-- PROBLEM TO WORK ON --
Return the lines below exactly as they appear, please, starting with the first and ending with the one that contains "klub yang masih baru, namun RANS Nusantara".

START PROVIDED DATA

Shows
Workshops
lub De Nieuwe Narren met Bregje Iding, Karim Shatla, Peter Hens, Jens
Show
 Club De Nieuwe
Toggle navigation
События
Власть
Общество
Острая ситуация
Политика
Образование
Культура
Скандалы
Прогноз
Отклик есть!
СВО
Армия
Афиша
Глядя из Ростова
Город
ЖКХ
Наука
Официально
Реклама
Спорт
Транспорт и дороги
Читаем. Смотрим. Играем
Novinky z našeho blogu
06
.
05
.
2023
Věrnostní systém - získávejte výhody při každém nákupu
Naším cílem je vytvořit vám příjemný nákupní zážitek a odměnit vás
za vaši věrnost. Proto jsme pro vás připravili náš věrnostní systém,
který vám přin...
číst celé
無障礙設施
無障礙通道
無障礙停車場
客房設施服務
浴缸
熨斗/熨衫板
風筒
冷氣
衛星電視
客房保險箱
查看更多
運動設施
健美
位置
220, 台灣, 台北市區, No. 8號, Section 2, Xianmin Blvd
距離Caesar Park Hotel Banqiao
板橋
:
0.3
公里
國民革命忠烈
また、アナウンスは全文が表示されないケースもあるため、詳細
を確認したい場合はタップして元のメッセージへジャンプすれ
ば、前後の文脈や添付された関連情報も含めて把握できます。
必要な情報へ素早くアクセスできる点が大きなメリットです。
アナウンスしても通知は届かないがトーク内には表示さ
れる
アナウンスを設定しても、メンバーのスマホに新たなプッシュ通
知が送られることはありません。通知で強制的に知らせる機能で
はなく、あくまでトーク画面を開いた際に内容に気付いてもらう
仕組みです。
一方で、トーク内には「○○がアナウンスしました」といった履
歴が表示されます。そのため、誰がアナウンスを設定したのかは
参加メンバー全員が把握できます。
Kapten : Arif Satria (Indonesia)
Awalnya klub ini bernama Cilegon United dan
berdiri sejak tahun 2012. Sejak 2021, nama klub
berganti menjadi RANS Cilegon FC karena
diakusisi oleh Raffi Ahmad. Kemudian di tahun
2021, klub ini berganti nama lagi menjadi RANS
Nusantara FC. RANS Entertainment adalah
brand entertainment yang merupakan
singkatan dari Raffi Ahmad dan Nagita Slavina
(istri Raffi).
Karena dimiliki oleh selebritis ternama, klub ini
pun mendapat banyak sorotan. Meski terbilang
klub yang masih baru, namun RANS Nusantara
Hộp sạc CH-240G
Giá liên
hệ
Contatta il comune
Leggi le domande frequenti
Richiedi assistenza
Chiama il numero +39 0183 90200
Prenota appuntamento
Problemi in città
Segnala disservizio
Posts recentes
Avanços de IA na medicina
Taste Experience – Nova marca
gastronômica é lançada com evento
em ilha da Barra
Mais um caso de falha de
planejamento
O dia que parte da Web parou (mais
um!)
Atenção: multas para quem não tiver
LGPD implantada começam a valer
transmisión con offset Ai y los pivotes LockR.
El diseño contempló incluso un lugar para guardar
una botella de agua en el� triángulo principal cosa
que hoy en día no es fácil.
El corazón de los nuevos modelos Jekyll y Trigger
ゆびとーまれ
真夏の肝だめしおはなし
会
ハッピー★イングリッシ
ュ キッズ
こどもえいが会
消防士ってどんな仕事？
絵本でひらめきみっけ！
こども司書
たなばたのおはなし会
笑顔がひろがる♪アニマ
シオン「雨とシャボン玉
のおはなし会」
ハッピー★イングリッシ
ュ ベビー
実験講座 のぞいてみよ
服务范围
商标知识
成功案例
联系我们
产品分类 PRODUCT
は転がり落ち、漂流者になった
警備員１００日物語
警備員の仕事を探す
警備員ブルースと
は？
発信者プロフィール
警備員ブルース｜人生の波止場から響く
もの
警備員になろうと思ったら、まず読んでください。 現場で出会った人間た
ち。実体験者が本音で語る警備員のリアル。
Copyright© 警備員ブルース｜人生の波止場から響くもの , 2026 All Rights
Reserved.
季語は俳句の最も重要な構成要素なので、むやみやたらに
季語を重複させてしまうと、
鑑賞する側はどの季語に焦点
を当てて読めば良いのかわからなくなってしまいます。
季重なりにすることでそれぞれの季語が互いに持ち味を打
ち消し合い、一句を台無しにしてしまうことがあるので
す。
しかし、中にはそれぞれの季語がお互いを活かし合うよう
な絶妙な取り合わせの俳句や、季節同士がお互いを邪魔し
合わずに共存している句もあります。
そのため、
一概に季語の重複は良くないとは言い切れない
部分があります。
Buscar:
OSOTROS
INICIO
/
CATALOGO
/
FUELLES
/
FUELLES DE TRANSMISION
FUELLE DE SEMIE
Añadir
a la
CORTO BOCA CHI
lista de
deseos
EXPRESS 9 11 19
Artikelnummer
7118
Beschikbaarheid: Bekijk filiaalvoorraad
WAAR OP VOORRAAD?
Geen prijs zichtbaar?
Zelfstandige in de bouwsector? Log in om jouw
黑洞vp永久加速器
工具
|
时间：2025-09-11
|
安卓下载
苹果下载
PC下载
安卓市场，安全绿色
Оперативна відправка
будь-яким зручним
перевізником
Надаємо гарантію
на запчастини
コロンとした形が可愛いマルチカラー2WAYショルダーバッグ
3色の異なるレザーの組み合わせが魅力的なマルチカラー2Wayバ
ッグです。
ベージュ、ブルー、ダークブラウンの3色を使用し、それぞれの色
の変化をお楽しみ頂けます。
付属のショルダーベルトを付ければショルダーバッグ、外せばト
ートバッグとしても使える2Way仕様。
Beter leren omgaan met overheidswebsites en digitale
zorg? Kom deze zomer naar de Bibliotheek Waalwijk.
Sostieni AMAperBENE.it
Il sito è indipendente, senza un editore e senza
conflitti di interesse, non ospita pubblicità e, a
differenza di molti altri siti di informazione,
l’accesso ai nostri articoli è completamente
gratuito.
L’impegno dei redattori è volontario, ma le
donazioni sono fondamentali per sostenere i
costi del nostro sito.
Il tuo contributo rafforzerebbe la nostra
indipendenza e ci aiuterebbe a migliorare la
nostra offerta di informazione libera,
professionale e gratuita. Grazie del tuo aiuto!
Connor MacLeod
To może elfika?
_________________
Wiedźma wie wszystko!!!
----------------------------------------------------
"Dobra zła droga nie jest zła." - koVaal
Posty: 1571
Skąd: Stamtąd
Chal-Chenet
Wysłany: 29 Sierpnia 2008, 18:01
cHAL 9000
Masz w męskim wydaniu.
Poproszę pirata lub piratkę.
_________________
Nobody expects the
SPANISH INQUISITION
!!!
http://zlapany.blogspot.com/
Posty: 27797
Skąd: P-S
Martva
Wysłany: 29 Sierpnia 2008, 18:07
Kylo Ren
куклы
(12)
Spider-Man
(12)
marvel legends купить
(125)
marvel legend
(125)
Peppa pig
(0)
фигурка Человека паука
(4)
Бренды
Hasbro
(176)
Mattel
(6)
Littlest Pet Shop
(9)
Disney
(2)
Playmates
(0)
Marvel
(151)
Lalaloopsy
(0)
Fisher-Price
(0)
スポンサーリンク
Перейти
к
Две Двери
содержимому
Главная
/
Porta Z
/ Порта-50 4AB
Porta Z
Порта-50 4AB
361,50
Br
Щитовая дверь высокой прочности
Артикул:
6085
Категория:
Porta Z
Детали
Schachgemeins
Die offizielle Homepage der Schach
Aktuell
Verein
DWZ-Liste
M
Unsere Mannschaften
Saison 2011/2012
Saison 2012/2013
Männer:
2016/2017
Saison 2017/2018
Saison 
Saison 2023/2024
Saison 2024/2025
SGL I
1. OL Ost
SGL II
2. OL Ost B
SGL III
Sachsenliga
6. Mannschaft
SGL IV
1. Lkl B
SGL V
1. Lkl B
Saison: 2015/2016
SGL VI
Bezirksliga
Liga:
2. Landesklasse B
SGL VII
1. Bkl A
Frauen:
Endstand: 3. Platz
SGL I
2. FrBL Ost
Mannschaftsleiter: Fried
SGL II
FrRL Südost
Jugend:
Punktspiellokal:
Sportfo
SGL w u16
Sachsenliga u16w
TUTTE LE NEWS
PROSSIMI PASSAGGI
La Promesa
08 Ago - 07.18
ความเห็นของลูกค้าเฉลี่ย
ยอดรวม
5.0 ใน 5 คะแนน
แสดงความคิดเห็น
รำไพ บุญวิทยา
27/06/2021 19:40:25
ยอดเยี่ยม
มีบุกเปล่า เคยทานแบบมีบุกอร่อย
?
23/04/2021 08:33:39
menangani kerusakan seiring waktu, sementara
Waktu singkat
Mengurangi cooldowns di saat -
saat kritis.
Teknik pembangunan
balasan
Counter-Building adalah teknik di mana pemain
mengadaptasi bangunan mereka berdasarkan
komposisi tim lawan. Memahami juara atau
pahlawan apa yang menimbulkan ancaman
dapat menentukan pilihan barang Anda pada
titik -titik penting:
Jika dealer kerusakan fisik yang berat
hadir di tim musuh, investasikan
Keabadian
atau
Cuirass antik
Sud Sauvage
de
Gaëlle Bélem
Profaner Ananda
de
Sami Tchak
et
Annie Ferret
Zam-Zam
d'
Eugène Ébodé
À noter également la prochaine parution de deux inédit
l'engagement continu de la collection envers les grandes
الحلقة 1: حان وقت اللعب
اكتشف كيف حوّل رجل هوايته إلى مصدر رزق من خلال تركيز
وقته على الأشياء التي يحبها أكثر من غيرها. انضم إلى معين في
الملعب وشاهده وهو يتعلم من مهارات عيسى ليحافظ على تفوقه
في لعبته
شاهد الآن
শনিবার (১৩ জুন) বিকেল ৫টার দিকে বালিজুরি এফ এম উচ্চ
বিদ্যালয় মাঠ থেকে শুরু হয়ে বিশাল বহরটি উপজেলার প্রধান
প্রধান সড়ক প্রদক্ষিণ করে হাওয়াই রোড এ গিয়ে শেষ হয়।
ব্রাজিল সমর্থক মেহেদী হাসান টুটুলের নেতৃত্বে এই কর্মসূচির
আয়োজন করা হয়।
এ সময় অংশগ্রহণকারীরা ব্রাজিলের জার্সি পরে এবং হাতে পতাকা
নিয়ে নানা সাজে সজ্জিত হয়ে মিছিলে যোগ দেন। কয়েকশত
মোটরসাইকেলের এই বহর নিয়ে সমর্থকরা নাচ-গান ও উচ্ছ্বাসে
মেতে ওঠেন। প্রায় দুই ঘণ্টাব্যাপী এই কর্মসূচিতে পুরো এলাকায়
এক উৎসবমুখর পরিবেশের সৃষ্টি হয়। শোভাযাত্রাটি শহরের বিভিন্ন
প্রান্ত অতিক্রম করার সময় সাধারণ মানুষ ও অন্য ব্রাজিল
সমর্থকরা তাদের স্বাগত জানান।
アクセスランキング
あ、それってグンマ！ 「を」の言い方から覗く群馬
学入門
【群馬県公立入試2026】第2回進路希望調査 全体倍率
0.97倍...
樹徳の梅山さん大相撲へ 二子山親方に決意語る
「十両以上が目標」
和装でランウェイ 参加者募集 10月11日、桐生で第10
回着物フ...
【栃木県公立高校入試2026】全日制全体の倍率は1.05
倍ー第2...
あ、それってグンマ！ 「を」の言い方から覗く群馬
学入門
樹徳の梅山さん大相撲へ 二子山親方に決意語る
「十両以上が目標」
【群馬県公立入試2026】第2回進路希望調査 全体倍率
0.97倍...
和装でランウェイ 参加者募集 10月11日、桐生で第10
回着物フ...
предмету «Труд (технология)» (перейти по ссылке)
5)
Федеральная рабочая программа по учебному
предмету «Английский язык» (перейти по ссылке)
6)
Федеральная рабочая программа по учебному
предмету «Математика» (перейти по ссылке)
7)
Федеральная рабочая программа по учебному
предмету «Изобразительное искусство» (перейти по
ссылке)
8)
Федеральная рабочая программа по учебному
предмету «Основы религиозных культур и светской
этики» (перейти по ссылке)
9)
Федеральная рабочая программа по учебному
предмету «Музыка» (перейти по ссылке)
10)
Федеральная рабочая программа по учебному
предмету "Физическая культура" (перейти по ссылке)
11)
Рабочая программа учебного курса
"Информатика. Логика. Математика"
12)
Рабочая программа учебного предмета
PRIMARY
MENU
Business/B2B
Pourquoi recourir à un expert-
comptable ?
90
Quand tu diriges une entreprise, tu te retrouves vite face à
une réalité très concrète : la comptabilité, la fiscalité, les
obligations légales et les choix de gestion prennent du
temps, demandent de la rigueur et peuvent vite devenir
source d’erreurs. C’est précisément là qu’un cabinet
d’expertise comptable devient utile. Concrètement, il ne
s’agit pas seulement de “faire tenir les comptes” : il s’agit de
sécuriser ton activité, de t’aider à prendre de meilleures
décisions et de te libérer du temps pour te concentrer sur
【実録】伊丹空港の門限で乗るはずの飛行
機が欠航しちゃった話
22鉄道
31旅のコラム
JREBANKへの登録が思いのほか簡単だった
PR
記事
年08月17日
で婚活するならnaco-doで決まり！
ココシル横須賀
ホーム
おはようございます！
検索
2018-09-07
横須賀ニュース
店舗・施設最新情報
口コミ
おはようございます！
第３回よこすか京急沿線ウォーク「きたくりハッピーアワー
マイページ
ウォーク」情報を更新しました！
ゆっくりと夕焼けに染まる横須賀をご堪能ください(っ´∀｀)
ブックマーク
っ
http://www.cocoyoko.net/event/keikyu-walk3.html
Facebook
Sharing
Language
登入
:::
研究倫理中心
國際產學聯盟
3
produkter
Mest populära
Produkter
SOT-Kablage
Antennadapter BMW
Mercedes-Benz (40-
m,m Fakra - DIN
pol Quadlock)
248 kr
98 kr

END PROVIDED DATA

-- FINAL ANSWER --
Shows
Workshops
lub De Nieuwe Narren met Bregje Iding, Karim Shatla, Peter Hens, Jens
Show
 Club De Nieuwe
Toggle navigation
События
Власть
Общество
Острая ситуация
Политика
Образование
Культура
Скандалы
Прогноз
Отклик есть!
СВО
Армия
Афиша
Глядя из Ростова
Город
ЖКХ
Наука
Официально
Реклама
Спорт
Транспорт и дороги
Читаем. Смотрим. Играем
Novinky z našeho blogu
06
.
05
.
2023
Věrnostní systém - získávejte výhody při každém nákupu
Naším cílem je vytvořit vám příjemný nákupní zážitek a odměnit vás
za vaši věrnost. Proto jsme pro vás připravili náš věrnostní systém,
který vám přin...
číst celé
無障礙設施
無障礙通道
無障礙停車場
客房設施服務
浴缸
熨斗/熨衫板
風筒
冷氣
衛星電視
客房保險箱
查看更多
運動設施
健美
位置
220, 台灣, 台北市區, No. 8號, Section 2, Xianmin Blvd
距離Caesar Park Hotel Banqiao
板橋
:
0.3
公里
國民革命忠烈
また、アナウンスは全文が表示されないケースもあるため、詳細
を確認したい場合はタップして元のメッセージへジャンプすれ
ば、前後の文脈や添付された関連情報も含めて把握できます。
必要な情報へ素早くアクセスできる点が大きなメリットです。
アナウンスしても通知は届かないがトーク内には表示さ
れる
アナウンスを設定しても、メンバーのスマホに新たなプッシュ通
知が送られることはありません。通知で強制的に知らせる機能で
はなく、あくまでトーク画面を開いた際に内容に気付いてもらう
仕組みです。
一方で、トーク内には「○○がアナウンスしました」といった履
歴が表示されます。そのため、誰がアナウンスを設定したのかは
参加メンバー全員が把握できます。
Kapten : Arif Satria (Indonesia)
Awalnya klub ini bernama Cilegon United dan
berdiri sejak tahun 2012. Sejak 2021, nama klub
berganti menjadi RANS Cilegon FC karena
diakusisi oleh Raffi Ahmad. Kemudian di tahun
2021, klub ini berganti nama lagi menjadi RANS
Nusantara FC. RANS Entertainment adalah
brand entertainment yang merupakan
singkatan dari Raffi Ahmad dan Nagita Slavina
(istri Raffi).
Karena dimiliki oleh selebritis ternama, klub ini
pun mendapat banyak sorotan. Meski terbilang
klub yang masih baru, namun RANS Nusantara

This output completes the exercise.